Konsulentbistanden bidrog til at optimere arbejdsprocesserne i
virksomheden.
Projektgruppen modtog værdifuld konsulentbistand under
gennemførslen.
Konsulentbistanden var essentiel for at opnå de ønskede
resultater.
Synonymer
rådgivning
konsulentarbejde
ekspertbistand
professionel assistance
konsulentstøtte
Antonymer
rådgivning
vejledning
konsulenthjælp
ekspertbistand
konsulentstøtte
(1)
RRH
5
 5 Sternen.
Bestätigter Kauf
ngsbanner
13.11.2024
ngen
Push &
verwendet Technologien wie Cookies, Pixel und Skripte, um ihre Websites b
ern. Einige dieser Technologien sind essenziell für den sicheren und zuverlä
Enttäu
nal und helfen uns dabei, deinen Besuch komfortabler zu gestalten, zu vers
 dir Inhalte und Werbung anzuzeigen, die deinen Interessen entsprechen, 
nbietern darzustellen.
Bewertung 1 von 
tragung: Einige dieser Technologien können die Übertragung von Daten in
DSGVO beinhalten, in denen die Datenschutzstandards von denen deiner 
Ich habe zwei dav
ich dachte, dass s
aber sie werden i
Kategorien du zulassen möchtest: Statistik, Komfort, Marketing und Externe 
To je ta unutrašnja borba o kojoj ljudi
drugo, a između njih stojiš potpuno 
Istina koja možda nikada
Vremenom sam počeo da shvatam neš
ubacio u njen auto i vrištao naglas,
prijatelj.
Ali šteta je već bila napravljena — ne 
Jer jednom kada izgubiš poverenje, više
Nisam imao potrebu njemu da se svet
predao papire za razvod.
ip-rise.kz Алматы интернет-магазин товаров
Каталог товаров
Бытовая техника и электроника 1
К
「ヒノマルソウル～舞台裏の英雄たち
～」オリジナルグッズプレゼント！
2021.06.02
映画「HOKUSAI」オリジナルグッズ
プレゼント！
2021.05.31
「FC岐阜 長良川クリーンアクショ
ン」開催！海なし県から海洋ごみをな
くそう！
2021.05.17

################

Activity » Could you copy every line from the records that has "товаров" in it?

Problem solution »
ip-rise.kz Алматы интернет-магазин товаров
Каталог товаров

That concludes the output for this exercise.